Is Exodus 20:13 You shall not kill or murder?

My Bible (NABRE) says You shall not kill for Exodus 20:13. I had a Protestant vehemently tell me the the actual wording should be You shall not murder.

Please let me know what you think. Thank you.

It can be translated as either kill or murder, however murder is generally considered a more contextually correct translation. As the New American Bible’s footnote states:

the Hebrew verb translated here as “kill” is often understood as “murder,” although it is in fact used in the Old Testament at times for unintentional acts of killing (e.g., Dt 4:41; Jos 20:3) and for legally sanctioned killing (Nm 35:30). The term may originally have designated any killing of another Israelite, including acts of manslaughter, for which the victim’s kin could exact vengeance. In the present context, it denotes the killing of one Israelite by another, motivated by hatred or the like (Nm 35:20; cf. Hos 6:9).

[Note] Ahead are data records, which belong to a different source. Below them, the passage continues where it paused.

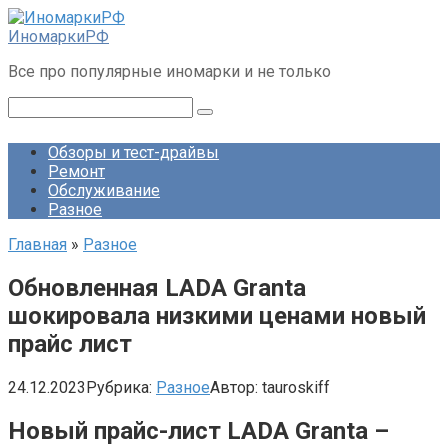
Перейти
к
ИномаркиРФ
контенту
Все про популярные иномарки и не только
Поиск:
Обзоры и тест-драйвы
Ремонт
Обслуживание
Разное
Главная
»
Разное
Обновленная LADA Granta
шокировала низкими ценами новый
прайс лист
24.12.2023
Рубрика:
Разное
Автор:
tauroskiff
Новый прайс-лист LADA Granta –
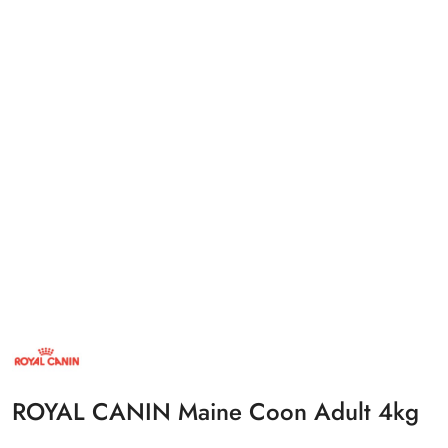
NAZWA
PRODUCENTA:
ROYAL
CANIN
ROYAL CANIN Maine Coon Adult 4kg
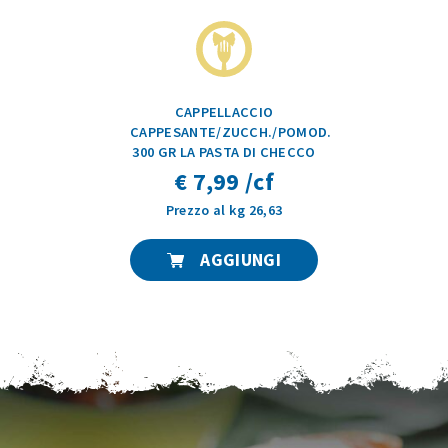
CAPPELLACCIO
CAPPESANTE/ZUCCH./POMOD.
300 GR LA PASTA DI CHECCO
€ 7,99 /cf
Prezzo al kg 26,63
AGGIUNGI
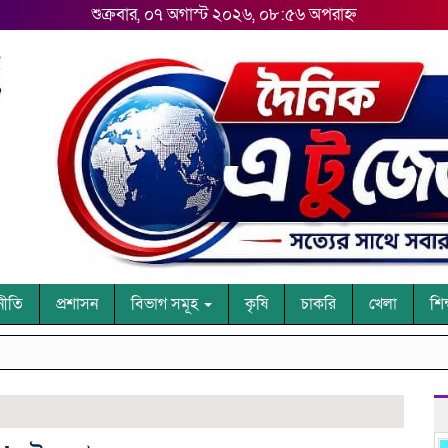
শুক্রবার, ০৭ অগাস্ট ২০২৬, ০৮:৫৬ অপরাহ্ন
নীতি
প্রশাসন
বিভাগ সমূহ
কৃষি
চাকরি
খেলা
শিক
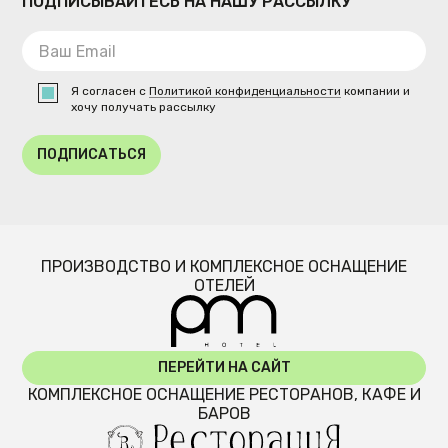
ПОДПИСЫВАЙТЕСЬ НА НАШУ РАССЫЛКУ
Я согласен с
Политикой конфиденциальности
компании и
хочу получать рассылку
ПОДПИСАТЬСЯ
ПРОИЗВОДСТВО И КОМПЛЕКСНОЕ ОСНАЩЕНИЕ
ОТЕЛЕЙ
ПЕРЕЙТИ НА САЙТ
КОМПЛЕКСНОЕ ОСНАЩЕНИЕ РЕСТОРАНОВ, КАФЕ И
БАРОВ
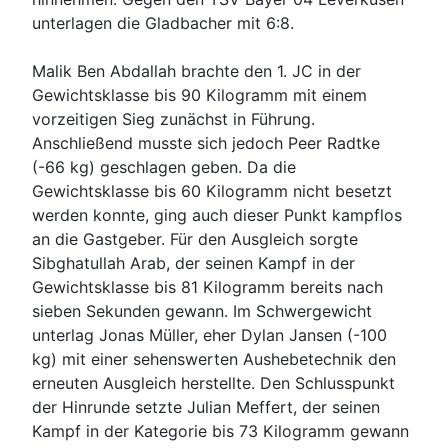
unterlagen die Gladbacher mit 6:8.
Malik Ben Abdallah brachte den 1. JC in der
Gewichtsklasse bis 90 Kilogramm mit einem
vorzeitigen Sieg zunächst in Führung.
Anschließend musste sich jedoch Peer Radtke
(-66 kg) geschlagen geben. Da die
Gewichtsklasse bis 60 Kilogramm nicht besetzt
werden konnte, ging auch dieser Punkt kampflos
an die Gastgeber. Für den Ausgleich sorgte
Sibghatullah Arab, der seinen Kampf in der
Gewichtsklasse bis 81 Kilogramm bereits nach
sieben Sekunden gewann. Im Schwergewicht
unterlag Jonas Müller, eher Dylan Jansen (-100
kg) mit einer sehenswerten Aushebetechnik den
erneuten Ausgleich herstellte. Den Schlusspunkt
der Hinrunde setzte Julian Meffert, der seinen
Kampf in der Kategorie bis 73 Kilogramm gewann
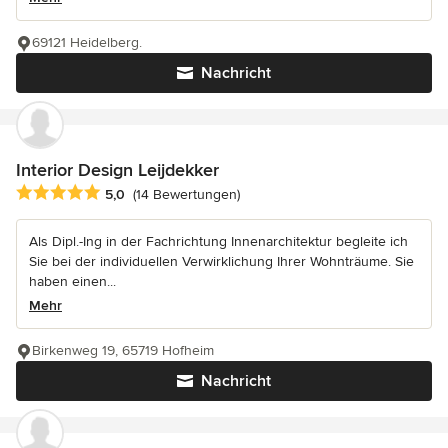
69121 Heidelberg.
Nachricht
Interior Design Leijdekker
Durchschnittliche Bewertung: 5 von 5 Sternen
5,0
(14 Bewertungen)
Als Dipl.-Ing in der Fachrichtung Innenarchitektur begleite ich
Sie bei der individuellen Verwirklichung Ihrer Wohnträume. Sie
haben einen...
Mehr
Birkenweg 19, 65719 Hofheim
Nachricht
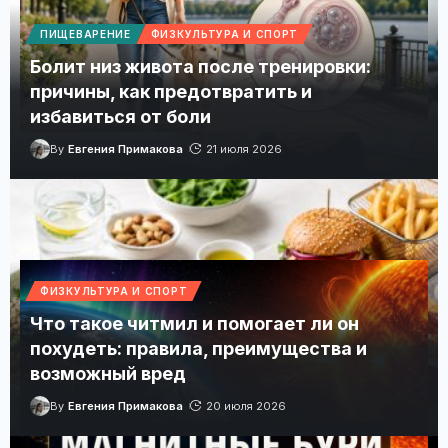
ПИЩЕВАРЕНИЕ
ФИЗКУЛЬТУРА И СПОРТ
Болит низ живота после тренировки:
причины, как предотвратить и
избавиться от боли
By
Евгения Примакова
21 июля 2026
Что такое эхинококкоз у человека: симптомы,
причины, как лечить и предотвратить
Как распознать эхинококковые кисты, пройти диагностику и
защититься от заражения.
ФИЗКУЛЬТУРА И СПОРТ
Что такое читмил и помогает ли он
похудеть: правила, преимущества и
возможный вред
By
Евгения Примакова
20 июля 2026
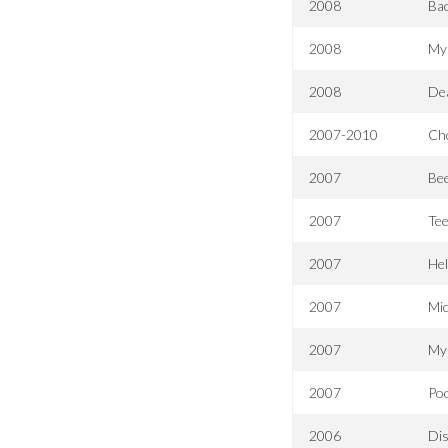
2008
Bac
2008
My
2008
Dea
2007-2010
Ch
2007
Bee
2007
Tee
2007
Hel
2007
Mi
2007
My 
2007
Poo
2006
Dis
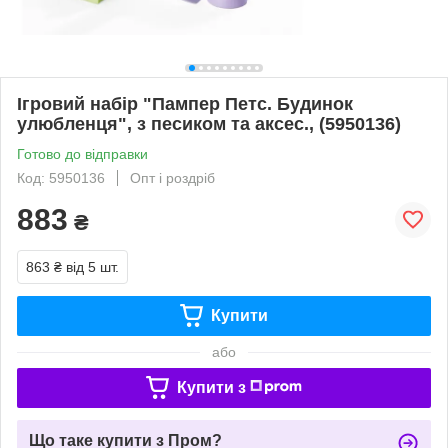
Ігровий набір "Пампер Петс. Будинок
улюбленця", з песиком та аксес., (5950136)
Готово до відправки
Код: 5950136
Опт і роздріб
883
₴
863 ₴
від 5 шт.
Купити
або
Купити з
Що таке купити з Пром?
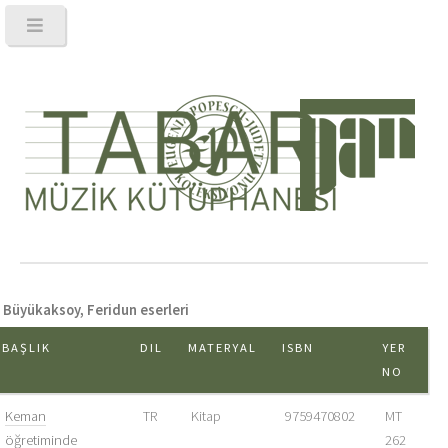
Büyükaksoy, Feridun eserleri
BAŞLIK
DIL
MATERYAL
ISBN
YER
NO
Keman
TR
Kitap
9759470802
MT
öğretiminde
262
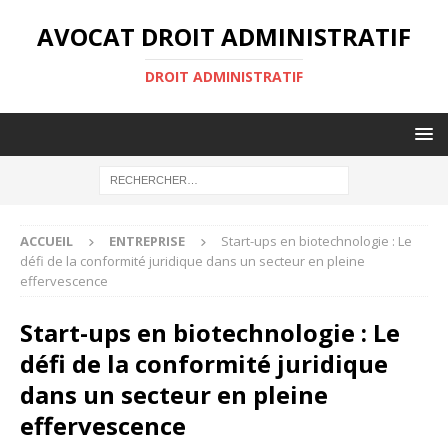
AVOCAT DROIT ADMINISTRATIF
DROIT ADMINISTRATIF
ACCUEIL
ENTREPRISE
Start-ups en biotechnologie : Le
défi de la conformité juridique dans un secteur en pleine
effervescence
Start-ups en biotechnologie : Le
défi de la conformité juridique
dans un secteur en pleine
effervescence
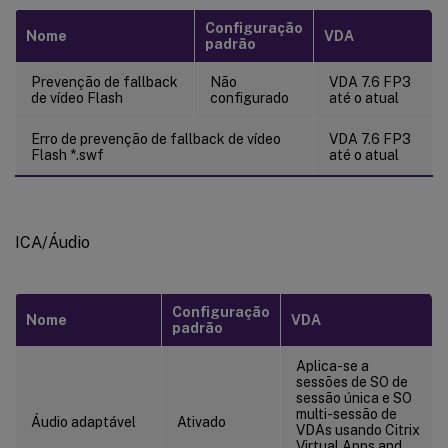
Configuração
Nome
VDA
padrão
Prevenção de fallback
Não
VDA 7.6 FP3
de vídeo Flash
configurado
até o atual
Erro de prevenção de fallback de vídeo
VDA 7.6 FP3
Flash *.swf
até o atual
ICA/Áudio
Configuração
Nome
VDA
padrão
Aplica-se a
sessões de SO de
sessão única e SO
multi-sessão de
Áudio adaptável
Ativado
VDAs usando Citrix
Virtual Apps and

The word can have various meanings depending on its context. As the NAB notes the word is used in the Scriptures at times to refer to unintentional killing yet clearly a commandment that begins “thou shall not” cannot be referring to something unintentional. Exodus also proposes the death penalty for the violation of some laws, so clearly the commandment is not referring to killing of any kind. Essentially the commandment appears to be referring to illegal killing which is better understood as murder.